Another broadens the discussion:
Did you see this video of Robert Downey Jr. (whose work I really like) asking us all to forgive his good friend, Mel Fucking Gibson? It’s a very pleasant and funny speech, which is a shame, given that it’s totally wasted on this horrid person. But what intrigued me about the speech was the issue of when we are required to forgive someone, whether they are a public figure or not, after they have screwed up.

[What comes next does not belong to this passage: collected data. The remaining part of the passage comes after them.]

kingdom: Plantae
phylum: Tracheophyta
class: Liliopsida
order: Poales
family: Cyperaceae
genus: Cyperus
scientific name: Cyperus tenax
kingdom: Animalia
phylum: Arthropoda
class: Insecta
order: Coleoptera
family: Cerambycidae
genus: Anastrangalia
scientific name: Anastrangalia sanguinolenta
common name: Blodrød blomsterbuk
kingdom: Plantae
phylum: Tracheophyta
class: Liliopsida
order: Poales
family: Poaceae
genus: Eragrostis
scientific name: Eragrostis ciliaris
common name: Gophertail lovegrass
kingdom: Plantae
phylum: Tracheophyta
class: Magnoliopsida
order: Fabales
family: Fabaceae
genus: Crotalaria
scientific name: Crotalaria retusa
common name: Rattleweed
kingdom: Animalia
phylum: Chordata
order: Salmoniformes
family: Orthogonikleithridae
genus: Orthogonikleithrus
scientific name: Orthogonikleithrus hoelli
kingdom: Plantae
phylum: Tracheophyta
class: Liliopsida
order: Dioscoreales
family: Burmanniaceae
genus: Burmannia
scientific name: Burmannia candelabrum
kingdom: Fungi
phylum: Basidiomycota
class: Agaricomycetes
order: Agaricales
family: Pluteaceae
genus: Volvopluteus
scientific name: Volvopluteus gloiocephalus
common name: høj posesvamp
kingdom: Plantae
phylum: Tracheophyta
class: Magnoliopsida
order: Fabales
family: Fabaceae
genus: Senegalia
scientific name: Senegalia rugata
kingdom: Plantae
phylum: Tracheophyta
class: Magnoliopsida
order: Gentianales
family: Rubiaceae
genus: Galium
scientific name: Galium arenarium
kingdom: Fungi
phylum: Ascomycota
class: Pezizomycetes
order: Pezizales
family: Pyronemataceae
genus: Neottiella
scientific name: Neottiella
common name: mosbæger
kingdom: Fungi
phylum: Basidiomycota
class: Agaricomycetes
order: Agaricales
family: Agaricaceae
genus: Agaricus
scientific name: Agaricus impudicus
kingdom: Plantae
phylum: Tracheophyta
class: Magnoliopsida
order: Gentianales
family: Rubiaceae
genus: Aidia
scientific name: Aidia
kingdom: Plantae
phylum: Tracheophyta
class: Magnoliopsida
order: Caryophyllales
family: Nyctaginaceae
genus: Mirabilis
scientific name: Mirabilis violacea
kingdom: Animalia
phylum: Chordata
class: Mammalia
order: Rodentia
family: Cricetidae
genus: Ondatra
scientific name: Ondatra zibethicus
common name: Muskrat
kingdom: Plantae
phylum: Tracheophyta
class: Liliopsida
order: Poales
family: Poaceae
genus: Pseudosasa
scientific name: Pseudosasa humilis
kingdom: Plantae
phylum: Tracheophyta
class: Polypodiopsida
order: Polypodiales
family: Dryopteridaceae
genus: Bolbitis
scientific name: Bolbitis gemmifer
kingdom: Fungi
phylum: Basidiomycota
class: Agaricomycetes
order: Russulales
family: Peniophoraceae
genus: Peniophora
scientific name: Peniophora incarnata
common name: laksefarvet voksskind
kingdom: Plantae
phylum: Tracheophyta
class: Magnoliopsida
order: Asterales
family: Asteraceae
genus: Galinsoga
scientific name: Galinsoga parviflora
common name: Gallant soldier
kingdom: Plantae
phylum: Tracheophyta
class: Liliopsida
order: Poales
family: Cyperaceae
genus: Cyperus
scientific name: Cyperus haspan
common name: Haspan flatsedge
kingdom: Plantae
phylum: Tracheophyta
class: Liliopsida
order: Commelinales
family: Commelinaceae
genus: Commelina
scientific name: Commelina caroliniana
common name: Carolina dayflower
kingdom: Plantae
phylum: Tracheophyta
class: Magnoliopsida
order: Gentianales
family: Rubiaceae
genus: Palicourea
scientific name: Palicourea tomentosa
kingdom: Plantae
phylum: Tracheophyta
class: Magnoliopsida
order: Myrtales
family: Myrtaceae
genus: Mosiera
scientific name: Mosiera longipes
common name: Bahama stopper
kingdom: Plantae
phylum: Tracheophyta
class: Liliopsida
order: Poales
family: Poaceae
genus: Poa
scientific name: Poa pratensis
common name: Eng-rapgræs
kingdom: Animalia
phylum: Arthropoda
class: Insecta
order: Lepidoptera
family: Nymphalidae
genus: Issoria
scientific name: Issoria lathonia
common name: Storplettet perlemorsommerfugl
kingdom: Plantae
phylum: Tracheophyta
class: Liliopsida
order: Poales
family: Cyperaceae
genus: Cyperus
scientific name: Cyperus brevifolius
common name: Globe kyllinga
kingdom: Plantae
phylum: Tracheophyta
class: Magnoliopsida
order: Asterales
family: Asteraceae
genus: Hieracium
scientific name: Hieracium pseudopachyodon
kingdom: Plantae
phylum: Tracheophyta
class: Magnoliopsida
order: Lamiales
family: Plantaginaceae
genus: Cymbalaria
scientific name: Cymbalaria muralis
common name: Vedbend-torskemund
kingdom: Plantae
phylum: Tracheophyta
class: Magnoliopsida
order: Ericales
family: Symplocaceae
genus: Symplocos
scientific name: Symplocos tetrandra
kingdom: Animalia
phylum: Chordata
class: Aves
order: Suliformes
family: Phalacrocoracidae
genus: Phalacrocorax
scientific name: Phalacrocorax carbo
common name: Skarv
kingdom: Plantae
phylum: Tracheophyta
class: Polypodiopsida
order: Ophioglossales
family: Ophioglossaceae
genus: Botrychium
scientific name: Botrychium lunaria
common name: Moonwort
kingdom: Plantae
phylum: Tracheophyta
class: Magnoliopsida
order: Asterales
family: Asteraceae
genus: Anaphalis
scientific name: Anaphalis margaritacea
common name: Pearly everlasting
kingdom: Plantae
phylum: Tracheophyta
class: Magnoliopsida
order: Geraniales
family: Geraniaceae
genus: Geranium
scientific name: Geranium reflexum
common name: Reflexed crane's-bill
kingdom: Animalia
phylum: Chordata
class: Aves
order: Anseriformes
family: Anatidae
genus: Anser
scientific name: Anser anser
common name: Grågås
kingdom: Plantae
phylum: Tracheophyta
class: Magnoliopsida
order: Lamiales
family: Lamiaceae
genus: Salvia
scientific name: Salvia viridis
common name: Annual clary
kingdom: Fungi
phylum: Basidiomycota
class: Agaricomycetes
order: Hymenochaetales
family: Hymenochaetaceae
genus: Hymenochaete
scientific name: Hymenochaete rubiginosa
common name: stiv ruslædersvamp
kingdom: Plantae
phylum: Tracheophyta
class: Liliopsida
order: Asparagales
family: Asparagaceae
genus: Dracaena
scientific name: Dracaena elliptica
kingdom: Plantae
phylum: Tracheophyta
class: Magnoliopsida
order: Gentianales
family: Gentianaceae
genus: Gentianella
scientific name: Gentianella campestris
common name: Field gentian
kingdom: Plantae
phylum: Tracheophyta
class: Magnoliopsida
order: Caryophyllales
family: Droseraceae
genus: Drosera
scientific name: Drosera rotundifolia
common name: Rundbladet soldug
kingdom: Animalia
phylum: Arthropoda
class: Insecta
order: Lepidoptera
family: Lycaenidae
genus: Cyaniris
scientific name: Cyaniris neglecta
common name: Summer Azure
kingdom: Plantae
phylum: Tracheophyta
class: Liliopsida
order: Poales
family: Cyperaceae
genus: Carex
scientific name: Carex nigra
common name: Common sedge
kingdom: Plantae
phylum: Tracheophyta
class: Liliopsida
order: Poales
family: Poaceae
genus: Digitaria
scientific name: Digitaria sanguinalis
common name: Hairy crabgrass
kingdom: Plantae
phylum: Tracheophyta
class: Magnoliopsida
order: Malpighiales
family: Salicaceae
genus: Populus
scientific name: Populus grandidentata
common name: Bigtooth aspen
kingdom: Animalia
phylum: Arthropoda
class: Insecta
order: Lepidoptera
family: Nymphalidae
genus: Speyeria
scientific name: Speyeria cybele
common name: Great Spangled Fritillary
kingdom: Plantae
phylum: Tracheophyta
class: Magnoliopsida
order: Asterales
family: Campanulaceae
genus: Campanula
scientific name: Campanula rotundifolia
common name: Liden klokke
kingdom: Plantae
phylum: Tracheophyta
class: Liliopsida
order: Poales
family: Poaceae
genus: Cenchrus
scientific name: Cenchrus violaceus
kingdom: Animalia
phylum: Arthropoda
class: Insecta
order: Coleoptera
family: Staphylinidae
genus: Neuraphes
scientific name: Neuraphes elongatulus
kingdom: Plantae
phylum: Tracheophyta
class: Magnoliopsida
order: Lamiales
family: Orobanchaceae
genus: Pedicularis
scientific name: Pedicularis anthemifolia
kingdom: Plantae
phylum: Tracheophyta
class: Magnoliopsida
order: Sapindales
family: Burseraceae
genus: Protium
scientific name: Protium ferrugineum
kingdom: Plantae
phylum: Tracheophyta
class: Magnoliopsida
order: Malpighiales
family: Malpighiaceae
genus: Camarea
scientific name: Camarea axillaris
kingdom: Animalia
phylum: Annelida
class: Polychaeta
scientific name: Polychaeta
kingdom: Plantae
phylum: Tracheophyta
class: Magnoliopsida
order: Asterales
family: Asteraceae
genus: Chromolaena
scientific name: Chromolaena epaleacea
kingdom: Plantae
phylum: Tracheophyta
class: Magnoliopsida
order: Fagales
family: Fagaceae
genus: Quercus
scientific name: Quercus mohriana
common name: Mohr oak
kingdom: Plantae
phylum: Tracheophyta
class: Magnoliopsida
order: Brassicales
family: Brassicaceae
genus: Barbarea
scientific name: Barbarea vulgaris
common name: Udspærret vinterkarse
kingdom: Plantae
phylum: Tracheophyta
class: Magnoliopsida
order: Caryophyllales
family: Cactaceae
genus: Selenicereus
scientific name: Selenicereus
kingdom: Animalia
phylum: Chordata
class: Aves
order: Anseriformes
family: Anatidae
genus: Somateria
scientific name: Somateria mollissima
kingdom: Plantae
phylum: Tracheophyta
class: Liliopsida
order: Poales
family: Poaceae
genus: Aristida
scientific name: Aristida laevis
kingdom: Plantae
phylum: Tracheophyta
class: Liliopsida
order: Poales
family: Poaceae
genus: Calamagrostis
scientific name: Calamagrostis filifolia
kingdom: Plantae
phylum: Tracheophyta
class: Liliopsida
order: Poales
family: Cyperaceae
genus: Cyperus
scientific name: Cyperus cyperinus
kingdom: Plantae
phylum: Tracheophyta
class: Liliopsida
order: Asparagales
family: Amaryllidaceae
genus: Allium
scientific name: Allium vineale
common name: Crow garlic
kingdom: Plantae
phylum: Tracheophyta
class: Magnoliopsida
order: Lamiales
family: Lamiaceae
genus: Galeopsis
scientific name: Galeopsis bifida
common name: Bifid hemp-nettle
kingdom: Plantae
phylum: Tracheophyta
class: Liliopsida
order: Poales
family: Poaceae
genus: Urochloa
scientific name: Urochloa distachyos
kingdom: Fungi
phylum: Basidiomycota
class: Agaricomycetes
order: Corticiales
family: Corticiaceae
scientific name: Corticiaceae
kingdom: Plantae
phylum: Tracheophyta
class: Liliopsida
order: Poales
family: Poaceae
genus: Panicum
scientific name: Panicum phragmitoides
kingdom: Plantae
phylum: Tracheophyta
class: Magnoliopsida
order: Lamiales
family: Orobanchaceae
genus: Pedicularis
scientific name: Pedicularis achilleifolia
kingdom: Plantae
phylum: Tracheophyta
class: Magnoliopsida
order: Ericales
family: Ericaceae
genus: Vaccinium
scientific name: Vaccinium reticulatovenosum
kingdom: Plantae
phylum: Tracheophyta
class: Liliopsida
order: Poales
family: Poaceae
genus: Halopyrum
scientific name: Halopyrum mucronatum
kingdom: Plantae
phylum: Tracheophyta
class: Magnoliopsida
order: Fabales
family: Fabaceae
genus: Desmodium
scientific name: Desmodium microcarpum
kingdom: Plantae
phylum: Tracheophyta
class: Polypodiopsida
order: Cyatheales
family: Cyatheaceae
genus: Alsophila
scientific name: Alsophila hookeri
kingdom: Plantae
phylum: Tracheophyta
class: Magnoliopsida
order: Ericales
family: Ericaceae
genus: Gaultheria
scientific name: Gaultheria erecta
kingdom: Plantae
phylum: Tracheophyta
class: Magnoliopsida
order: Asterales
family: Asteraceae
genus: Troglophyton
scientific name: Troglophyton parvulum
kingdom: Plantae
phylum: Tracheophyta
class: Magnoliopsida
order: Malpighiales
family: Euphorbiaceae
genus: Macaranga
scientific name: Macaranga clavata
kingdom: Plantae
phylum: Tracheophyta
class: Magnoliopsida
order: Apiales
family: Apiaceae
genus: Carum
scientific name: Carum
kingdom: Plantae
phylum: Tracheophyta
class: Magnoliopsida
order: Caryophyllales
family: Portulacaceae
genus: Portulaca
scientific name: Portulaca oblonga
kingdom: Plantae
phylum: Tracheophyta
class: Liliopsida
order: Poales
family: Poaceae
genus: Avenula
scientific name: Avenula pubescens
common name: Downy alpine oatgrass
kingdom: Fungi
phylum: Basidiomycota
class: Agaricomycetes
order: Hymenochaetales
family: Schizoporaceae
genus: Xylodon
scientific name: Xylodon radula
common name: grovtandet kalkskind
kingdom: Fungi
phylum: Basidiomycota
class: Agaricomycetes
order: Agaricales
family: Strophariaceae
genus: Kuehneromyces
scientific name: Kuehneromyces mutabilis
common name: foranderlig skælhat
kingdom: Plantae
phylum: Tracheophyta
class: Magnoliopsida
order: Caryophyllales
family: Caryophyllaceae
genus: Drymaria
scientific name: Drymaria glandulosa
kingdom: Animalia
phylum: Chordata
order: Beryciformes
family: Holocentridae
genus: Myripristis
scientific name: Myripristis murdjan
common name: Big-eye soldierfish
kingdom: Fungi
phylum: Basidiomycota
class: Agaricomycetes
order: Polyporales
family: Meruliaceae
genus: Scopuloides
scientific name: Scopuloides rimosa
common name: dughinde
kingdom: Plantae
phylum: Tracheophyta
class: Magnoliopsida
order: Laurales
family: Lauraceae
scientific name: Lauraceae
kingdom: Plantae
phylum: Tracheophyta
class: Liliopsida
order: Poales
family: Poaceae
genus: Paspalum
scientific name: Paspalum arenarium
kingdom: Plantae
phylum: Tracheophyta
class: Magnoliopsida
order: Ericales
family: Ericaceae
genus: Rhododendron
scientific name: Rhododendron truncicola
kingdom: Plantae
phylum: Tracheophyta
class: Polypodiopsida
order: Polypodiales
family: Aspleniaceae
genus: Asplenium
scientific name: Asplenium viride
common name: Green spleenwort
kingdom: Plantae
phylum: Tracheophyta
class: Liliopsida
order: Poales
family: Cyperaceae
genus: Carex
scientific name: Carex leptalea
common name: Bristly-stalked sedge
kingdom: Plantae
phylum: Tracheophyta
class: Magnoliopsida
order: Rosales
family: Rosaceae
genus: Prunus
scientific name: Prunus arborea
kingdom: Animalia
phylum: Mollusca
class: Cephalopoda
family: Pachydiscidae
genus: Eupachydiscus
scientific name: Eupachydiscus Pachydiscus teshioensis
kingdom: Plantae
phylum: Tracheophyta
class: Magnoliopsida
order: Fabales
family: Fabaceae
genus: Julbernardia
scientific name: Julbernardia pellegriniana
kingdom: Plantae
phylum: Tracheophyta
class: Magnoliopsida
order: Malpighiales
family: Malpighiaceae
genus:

Downey seems to imply that Gibson is entitled to our forgiveness just because Gibson has personally embraced his own mistakes – and found religion. I think more is required. Doesn’t the sinner have to publicly apologize, publicly recognize that he did a bad thing, and ask for our forgiveness? I don’t recall that Gibson has done any of this. Maybe this is a theological discussion, but I think the standard for a public figure in our culture is pretty clear, regardless of any particular religious tradition.
For a Catholic, absolution is dependent on a sincere and expressed commitment to reconcile oneself with God again in the sacrament of reconciliation. For Christians, forgiveness is integral to our faith – and letting go of resentment is the crucial part. For the sinner in public life in a public capacity – a history of vile slurs against minorities, physical and emotional abuse of the mother of his child, etc. – I do think some level of sincere public apology is a reasonable civic request. I asked it of George W. Bush, as a fellow Christian, with respect to torture. No apology came. I did my duty as a civic voice; as a Christian, my imperative is to forgive regardless.